三(前)

 翌朝、結局雅之は一睡もせずに出社した。

 「おはようー」

 せめてもと、いつもより少しだけ明るい声を出す。その声に気づいた何人かが雅之の方に振り向き、挨拶を返す。もうこのオフィスにいる半分以上が雅之の部下だ。

 雅之はオフィスの一番奥にある自分の机に鞄を置いた。その姿を見つけて、雅之の元に部下の塩沢が駆け寄ってくる。

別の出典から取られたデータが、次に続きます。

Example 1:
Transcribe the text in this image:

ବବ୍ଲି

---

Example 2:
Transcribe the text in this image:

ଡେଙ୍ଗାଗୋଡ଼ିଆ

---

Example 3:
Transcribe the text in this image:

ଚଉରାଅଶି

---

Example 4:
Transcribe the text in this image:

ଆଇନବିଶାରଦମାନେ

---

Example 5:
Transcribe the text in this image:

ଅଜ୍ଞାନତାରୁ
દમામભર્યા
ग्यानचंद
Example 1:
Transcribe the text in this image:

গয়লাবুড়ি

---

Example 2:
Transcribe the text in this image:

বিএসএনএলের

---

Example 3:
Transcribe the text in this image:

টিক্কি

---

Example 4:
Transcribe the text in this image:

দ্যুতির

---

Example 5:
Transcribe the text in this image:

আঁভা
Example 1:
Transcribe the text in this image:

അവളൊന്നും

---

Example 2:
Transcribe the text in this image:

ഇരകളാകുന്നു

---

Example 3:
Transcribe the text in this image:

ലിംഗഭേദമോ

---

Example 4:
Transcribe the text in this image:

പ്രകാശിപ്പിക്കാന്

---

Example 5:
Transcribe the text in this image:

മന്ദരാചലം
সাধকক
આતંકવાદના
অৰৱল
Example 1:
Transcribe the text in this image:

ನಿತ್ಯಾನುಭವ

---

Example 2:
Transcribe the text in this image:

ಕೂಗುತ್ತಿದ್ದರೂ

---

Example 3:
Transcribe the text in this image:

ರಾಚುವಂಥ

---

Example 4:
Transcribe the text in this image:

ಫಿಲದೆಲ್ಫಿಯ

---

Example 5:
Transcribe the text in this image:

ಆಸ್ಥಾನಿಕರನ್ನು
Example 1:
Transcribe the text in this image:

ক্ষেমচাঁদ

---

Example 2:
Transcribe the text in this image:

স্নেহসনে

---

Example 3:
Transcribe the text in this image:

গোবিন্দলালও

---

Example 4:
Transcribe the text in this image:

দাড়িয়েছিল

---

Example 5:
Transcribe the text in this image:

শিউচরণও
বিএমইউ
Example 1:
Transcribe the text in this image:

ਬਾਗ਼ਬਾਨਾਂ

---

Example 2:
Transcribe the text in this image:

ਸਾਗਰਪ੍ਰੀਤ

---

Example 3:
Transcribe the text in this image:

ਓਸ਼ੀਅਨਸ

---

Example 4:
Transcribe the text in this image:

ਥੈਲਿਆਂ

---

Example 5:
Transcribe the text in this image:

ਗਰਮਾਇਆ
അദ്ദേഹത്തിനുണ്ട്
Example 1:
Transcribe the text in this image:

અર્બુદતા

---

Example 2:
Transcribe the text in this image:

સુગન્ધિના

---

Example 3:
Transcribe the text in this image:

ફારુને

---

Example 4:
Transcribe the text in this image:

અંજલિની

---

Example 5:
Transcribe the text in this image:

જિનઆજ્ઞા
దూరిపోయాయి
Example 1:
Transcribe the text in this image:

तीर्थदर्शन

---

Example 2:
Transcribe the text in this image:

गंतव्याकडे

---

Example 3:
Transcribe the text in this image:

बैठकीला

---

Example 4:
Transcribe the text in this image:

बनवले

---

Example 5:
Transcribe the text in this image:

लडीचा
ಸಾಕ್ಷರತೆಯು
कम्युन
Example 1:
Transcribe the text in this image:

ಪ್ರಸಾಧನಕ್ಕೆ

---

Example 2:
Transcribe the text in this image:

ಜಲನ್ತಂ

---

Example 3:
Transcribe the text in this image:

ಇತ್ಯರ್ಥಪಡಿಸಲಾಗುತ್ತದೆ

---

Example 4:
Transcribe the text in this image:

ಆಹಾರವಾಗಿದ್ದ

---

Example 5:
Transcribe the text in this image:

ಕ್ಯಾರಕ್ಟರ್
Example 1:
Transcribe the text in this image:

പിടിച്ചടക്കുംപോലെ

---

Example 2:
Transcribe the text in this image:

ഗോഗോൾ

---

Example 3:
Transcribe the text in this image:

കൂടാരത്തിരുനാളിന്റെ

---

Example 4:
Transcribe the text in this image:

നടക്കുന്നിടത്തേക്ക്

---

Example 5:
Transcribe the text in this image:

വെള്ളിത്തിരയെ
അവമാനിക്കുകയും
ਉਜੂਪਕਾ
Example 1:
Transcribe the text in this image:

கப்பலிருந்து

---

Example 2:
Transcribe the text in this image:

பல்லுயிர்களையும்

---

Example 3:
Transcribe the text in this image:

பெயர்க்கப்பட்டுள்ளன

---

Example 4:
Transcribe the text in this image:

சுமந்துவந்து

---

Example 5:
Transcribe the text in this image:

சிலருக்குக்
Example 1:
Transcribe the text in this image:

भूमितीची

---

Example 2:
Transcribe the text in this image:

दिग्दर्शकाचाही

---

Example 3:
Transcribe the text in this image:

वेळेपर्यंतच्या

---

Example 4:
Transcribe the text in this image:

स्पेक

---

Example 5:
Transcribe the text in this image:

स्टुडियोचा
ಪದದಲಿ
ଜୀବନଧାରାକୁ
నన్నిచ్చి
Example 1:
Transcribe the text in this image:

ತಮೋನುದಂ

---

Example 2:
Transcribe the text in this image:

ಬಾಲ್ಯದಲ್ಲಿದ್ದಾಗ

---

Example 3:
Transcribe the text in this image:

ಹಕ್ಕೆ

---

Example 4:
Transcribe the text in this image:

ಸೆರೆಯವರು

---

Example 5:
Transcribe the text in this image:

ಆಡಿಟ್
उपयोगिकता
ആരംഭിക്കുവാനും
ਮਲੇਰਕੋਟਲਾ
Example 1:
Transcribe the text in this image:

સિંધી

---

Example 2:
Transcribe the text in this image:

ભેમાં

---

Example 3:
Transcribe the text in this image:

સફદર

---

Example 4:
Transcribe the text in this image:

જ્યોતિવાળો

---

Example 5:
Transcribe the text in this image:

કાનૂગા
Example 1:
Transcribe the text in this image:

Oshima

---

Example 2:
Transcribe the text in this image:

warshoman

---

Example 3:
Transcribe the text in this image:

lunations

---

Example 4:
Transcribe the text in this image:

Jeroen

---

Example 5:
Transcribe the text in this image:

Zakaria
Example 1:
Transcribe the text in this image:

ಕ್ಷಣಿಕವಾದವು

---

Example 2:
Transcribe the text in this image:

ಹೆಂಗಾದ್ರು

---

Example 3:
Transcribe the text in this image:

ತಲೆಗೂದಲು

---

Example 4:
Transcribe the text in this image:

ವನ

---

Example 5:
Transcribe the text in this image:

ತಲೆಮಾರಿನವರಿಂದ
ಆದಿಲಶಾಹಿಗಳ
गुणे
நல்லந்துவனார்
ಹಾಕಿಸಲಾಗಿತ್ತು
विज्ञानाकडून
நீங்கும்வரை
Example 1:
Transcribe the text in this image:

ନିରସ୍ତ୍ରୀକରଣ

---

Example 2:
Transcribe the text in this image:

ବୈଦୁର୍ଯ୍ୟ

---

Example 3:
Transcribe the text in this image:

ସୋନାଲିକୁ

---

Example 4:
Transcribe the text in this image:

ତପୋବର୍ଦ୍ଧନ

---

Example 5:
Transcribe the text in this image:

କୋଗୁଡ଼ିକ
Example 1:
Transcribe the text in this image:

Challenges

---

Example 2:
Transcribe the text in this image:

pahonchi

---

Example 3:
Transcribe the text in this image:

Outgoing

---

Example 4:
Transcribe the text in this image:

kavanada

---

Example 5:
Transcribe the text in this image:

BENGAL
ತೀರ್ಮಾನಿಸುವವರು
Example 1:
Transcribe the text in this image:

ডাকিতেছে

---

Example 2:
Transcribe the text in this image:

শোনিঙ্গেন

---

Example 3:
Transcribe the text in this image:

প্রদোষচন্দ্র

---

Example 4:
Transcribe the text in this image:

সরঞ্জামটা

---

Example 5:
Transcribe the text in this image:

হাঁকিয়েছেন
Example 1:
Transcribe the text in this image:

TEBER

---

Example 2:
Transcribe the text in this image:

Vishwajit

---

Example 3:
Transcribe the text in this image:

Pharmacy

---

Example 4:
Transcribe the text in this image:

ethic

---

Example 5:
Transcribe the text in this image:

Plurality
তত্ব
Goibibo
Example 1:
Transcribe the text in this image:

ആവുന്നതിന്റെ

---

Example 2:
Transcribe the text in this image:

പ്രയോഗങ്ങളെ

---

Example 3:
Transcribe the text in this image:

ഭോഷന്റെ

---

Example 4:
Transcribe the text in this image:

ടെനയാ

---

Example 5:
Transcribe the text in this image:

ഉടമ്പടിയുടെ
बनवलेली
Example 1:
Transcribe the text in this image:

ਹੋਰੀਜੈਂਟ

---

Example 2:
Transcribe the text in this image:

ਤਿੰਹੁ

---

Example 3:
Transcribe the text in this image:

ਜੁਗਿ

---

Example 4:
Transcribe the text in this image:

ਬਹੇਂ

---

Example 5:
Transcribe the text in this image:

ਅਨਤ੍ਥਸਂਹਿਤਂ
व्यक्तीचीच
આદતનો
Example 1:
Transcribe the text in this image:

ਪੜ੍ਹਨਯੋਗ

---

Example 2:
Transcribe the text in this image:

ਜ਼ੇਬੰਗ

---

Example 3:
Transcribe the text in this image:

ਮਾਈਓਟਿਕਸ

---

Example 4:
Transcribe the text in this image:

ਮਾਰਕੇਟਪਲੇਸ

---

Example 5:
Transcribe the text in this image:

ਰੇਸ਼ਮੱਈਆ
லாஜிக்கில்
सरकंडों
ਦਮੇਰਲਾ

 「姐さんおはようございます。朝の内に確認して頂きたいことがあるんですが…」

 「姐さん」というのは社内での雅之のあだ名である。塩沢とはお互いに「姐さん」「六花りっかちゃん」と呼び合う気の置けない仲だ。

 「あー次のプレゼン資料ね。今確認する」

 塩沢から資料を受け取り、くすんだ赤茶色のマフラーをほどきながら、もう一方の手で資料をめくっていく。

 「姐さん、今日のコートお洒落ですね」

 「あぁ、これ? 少し厚手のもの出してきたの」

 雅之が着ていたコートの襟をちょっとつまむ。灰地に白の小さな千鳥格子が並んだ生地で仕立てられたチェスターコートだ。色白で細身の雅之は、膝丈まであるそのコートをすらりと着こなしている。

 「最近着てなかったから、変じゃない?」

 「奇抜なデザインじゃないですけど、姐さんの雰囲気に合ってます」

 「お世辞なんか言っちゃって。おだてても資料のミスは見逃してあげないわよ」

 「甘くしてくれたことなんか一度もないじゃないですか。いつも厳しいし。マサ姐さんの鳶の目は騙せないですよ」

 「まぁ、それもそっか」 

 「よっ、塩沢。朝からマサにこってり絞られてんのか?」

 色黒で長身の男が塩沢の肩をポンと叩く。

 「あ、鷹谷たかや先輩!」

 平岡の肩を叩いたのは、雅之の同期の鷹谷だった。入社当時からいつも苦楽を共にしてきた、雅之の一番の理解者でもある。

 「お前、そのコート着てんの珍しいな。最近あまり着てなかったろ」

 「そうね」

 鷹谷が雅之のコートを訝しげに見ている。

 「…何かあったのか?」

 「別に。何もないわよ。久しぶりに着たい気分になっただけ」

 やはり付き合いが長いだけあって勘が鋭い。

 「…そう。ならいいんだけどよ」

 鷹谷はそれ以上その場で詮索はしてこなかった。用は済んだと言わんばかりに、彼は話を切り上げてそのまま自分の机に戻っていった。内心どぎまぎしつつ、雅之はやんわりと話題を逸らす。

 「…それにしても六花ちゃん、今日は本当に寒いわね。雲が厚いし、雪でも降りそうな陽気」

 「ほんとですね。後で温かいコーヒーお持ちしますよ」

 微妙な空気を察してか、塩沢がいつもより陽気に振る舞う。

 それに釣られて、雅之も少し明るい声になる。

 「あら、気が利くじゃない? はい、資料見終わったわ。ミスはなかったけど、もう少しエビデンスをしっかりさせておきなさい」

 「珍しいですね」

 平岡が顔を曇らせる。

 「何が?」

 「姐さんにしては甘くないですか? いつもだったらもっとズケズケ言ってくるのに」

 「そう? たまたまでしょ」

 「何かあったんですか?」

 「六花ちゃんまで何言ってるの」

 「どうなんです?」

 詮索好きの塩沢は、そう簡単には引き下がろうとしない。

 「あーはいはい、私のことはいーから。口動かしてる間に仕事しちゃいなさい」

 「はーい」

 塩沢は口をへの字に曲げて自分の机に戻っていった。

 適当に塩沢を追い払うと、雅之はようやくイスに腰を下ろした。パソコンを開き、起動画面を見ながらゆっくり深呼吸する。

 手始めにメールボックスの確認をし、何件かのメールに順番に返信を書いていく。そのまま資料の確認を始めたが、やはり昨日のことが頭に浮かんで一向に内容が入ってこなかった。

 それでも何とか一時間ぐらいパソコンに張りついていたが、とうとう雅之はどうしようもなくなって煙草をふかしに立った。